■ **DIRECTIVE**:
Write the next part of the mobile telephone tracking service agreement below, starting after its last clause.

■ **SOURCE TEXT**:
══════════════════════════════
B. The Service is available in respect of mobile telephones using the Vodafone, T Mobile, O2 and Orange networks.

C. The Customer wishes to subscribe to the Service upon the terms of this Agreement.

IT IS AGREED as follows:
1.
DEFINITIONS

1.1 Unless the context otherwise requires, the following terms shall have the following meanings in this Agreement:

Service shall have the meaning given in Recital A above;
Charges shall include a subscription fee payable on entry into this Agreement together with all fees payable for each search undertaken in connection with the Service;
End User shall mean the owner or keeper of a Mobile that is to be Tracked;
End User Agreement means an Agreement with an End User in the form set out in the schedule below;
Inappropriate shall mean anything that violates the rights of a third party including but not limited to privacy, publicity, copyright or patent, and it also applies to material that could reasonably be interpreted as defamatory or libellous;
Location shall mean the approximate centre of the cell that is providing coverage to the Mobile that is being Tracked;
Location Request means a request submitted by the Customer to track the Location of a Mobile;
Minimum Credit shall mean £0.20
Mobile shall mean the mobile telephone belonging to or kept by an End User that is to be Tracked;
Networks shall mean Vodafone, T Mobile, O2 and Orange together with any other telecommunications network providing access to the Service;
Positional Accuracy shall mean the accuracy within which a Mobile may be Tracked using the Service;
Service Provider shall mean NetProp Ltd
Track shall mean the process of a locating a Mobile by means if the Service and Tracked and Tracking shall be construed accordingly;
Website means the website(s) owned and operated by VR Meeting Limited in connection with the Service.

1.2 In this agreement (except where the context otherwise requires):

1.2.1 any reference to a clause or schedule is to the clause or schedule of or to this agree-ment and any reference to a paragraph is to the relevant paragraph of the clause or schedule in which it appears;

1.2.2 the clause headings are included for convenience only and shall not affect the interpretation of this agreement;

1.2.3 use of the singular includes the plural and vice versa;

1.2.4 use of any gender includes the other genders;

1.2.5 any reference to "persons" includes natural persons, firms, partnerships, companies, corporations, associations, organisations, governments, states, foundations and trusts (in each case whether or not having separate legal personality);

1.2.6 any reference to a statute, statutory provision or subordinate legislation (legislation) shall (except where the context otherwise requires) be construed as referring to:

1.2.6.1 such legislation as amended and in force from time to time and to any legislation which (either with or without modification) re-enacts, consolidates or enacts in rewritten form any such legislation; and

1.2.6.2 any former legislation which it re-enacts, consolidates or enacts in rewritten form.

2. SERVICE TO BE SUPPLIED

2.1 In consideration of payment by the Customer of the Charges VR Meeting agrees to resell this Service.

2.2 By agreeing to subscribe to the Services Customer agrees that the Networks may provide the location information of the Mobile to VR Meeting whenever VR Meeting seek to locate the End User.
══════════════════════════════
■ **DATA SEGMENT**:
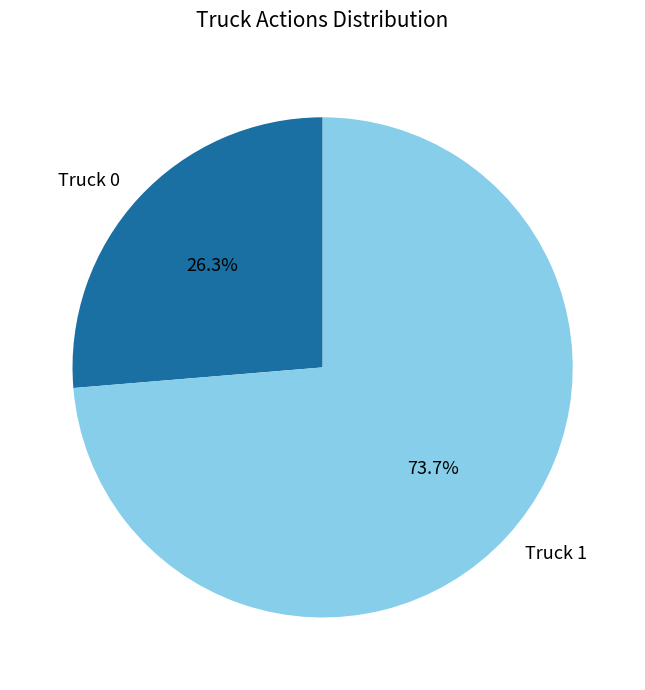

Which category has the biggest portion of the pie?

Truck 1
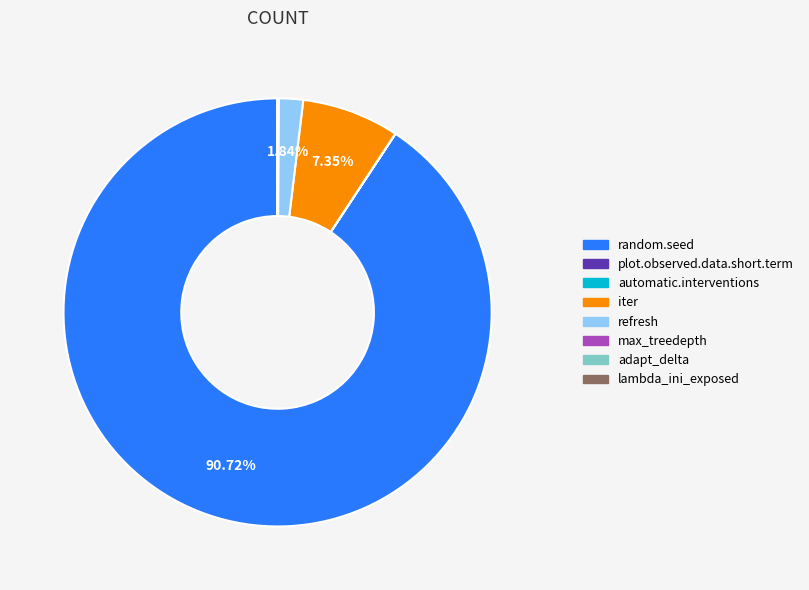

True or false: lambda_ini_exposed accounts for 0% of the total.

True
══════════════════════════════
■ **OUTPUT FOR THIS EXERCISE**:
2.3 Location Services are designed to locate the phone of another person. For the service to work, the phone has to be switched on and within network coverage. Location services aimed at children are intended to complement, not be a substitute for, normal parental supervision. They give information about the location of a child's phone and, in conjunction with other types of communication, such as phoning or texting, can help parents keep in touch with their children.

3. OBLIGATION OF CUSTOMERS

3.1 The Customer agrees to comply with the terms of this Agreement at all times in relation to its use of the Service.

3.2 The code name and personal identification number issued to the Customer are personal to the Customer and Customer shall not to disclose the same to a third party or to allow a third party to use the Service using the Customer¡¦s subscriber information.

3.3 The Customer shall provide to VR Meeting contact details for all End Users that the Customer intends to Track using the Service.

3.4 The Customer shall not submit any Location Requests in respect of any End User unless and until that End User has agreed to be tracked.

3.5 The Customer warrants that they are over 16 years of age.

3.6 The Customer acknowledges that Positional Accuracy is a function of the density of mobile phone masts and/or cell IDs in any particular area and therefore Positional Accuracy is better when Mobiles being Tracked are located in urban areas as opposed to rural areas.

3.7 In the event that the Customer wishes to make Location requests in respect of its employees the Customer warrants that in all employment contracts and/or terms and conditions of service with such employees it has obtained the consent of such employees to be Tracked.

3.8 The Customer shall indemnify VR Meeting against all loss, damages, costs and expenses awarded against or incurred by VR Meeting as a result of:

3.8.1 any claim by an End User that VR Meeting has Tracked that End User without End User¡¦s consent; or

3.8.2 any improper use by Customer of the Service; or

3.8.3 otherwise arising out of conduct of Customer in using the Services or the provision of the Service by VR Meeting in accordance with information provided by the Customer and the Customer shall give to

VR Meeting all reasonable assistance for the purposes of any such proceedings or negotiations.

4. OBLIGATIONS OF VR MEETING

VR Meeting shall:

4.1 resell the Service in accordance with VR Meeting¡¦s current information published on the Website or other published literature relating to the Service from time to time, subject to the terms of this Agreement;

4.2 on receipt of the Customer¡¦s completed registration details (including details of Customer¡¦s chosen payment method for not less than the Minimum Credit to Customer¡¦s account), pass this information to the Service Provider who allocates the Customer a unique code name and personal identification number and opens an account in the name of the Customer;

4.3 provide support via a telephone helpline or the Website to Customer in connection with the Services during normal business hours on any working day in the United Kingdom;

4.4 operate a complaints handling service for the benefit of End Users details of which shall be made available to all End Users agreeing to be Tracked and shall deal with all complaints raised by End Users promptly; and

4.5 ensure that Services are not Inappropriate.

5. THIRD PARTY CONCENTS

5.1 VR Meeting will advise the Service Provider to contact all End Users directly to obtain their consent to be Tracked.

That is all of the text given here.